ダビデは、自分の誕生を振り返りながら、それが神の愛の支配の中にあったと見ています。僕は、このダビデの告白を見て、大雪山の麓の寒村での、危険に満ちた自分の誕生、またその後の貧しい家でのいのちの危険も全能の神の御手の中にあったと思える時に、自分の存在を喜ぶことができるようになります。
でもダビデの祈りと同じように、すぐに神と人から見捨てられるかのような恐怖を味わうことがあります。ダビデの祈りには、このような平安と不安が繰り返されます。その心の揺れが、自分のように揺れやすい心に慰めになります。
「私は多くの人にとって奇跡と思われました」というダビデの告白は、僕の母が、僕を見るときの感動と結びついています。母は、「秀典を見ていると、確かに、神様が守って下さっているということが分かる……」と言って信仰告白をしました。
そして、僕も、何か、心が傷つくようなことがあっても、母のことを思い起すと、気持ちが癒されます。今週も、北海道の施設にいる母に何かプレゼントを送ろうと考えたところから、いろんなことが好転して行きました(笑い)。
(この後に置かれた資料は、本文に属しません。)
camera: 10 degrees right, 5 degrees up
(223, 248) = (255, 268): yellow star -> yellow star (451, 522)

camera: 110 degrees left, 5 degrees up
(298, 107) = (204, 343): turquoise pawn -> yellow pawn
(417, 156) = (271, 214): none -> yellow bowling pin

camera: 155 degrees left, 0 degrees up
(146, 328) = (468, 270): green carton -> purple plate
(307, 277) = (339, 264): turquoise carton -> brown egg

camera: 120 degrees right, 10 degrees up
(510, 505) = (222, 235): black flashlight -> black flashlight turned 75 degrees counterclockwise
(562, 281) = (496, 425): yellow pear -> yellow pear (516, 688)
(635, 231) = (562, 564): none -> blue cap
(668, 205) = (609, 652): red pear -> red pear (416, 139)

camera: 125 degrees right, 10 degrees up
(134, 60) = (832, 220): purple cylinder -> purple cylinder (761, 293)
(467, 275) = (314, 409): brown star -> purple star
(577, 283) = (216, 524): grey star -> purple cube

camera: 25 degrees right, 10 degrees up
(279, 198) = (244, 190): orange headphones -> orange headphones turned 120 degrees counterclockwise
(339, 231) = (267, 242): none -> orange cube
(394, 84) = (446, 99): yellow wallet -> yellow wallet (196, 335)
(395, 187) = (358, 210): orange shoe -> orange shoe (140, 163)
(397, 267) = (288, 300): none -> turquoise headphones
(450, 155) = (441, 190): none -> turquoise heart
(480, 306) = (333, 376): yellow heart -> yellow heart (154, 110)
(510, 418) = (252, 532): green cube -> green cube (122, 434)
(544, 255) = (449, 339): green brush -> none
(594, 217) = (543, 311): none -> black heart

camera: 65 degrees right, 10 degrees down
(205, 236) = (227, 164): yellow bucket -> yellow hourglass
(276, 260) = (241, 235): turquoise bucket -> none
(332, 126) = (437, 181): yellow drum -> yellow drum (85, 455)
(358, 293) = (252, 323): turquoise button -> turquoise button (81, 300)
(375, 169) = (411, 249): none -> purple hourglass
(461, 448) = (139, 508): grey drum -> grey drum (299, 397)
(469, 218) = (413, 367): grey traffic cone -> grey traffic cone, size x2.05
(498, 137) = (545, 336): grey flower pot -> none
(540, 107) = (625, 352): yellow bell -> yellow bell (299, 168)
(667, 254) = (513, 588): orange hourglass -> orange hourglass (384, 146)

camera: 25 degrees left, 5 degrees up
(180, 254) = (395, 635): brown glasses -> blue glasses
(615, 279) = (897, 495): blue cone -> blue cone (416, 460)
そのように母の愛を感じられること自体が、恵まれている……とも言えますが、ふと、「だからこそ、僕には 不安を味わう人々に寄り添う使命が、神から与えれてる、それは、「傷つくことができる力」の源泉であるとも思えました。
父や母の愛を感じながら育つことができたことは、本当に本当に、当たり前のことではなく、神から与えられた特別な恵みです。そこから、「傷つくことに耐える力」が生まれます。
自分の誕生を感謝できる者には、この世で不安を味わっている人に寄り添う使命が与えらえています。ただ、「人を愛する」とは、「自分の心が傷つく」契機にもなります。
神もイエスも、人を愛しながら、心が痛んでおられました。
心が傷つくことは、神からの使命に生きることと切り離せません。
しかし、そこには同時に、新たないのちの喜びが生まれます。また新たな出会いが生まれます。
「心が傷つきやすい人への福音」は8月には出版していただける見込みです。ご期待いただければ幸いです。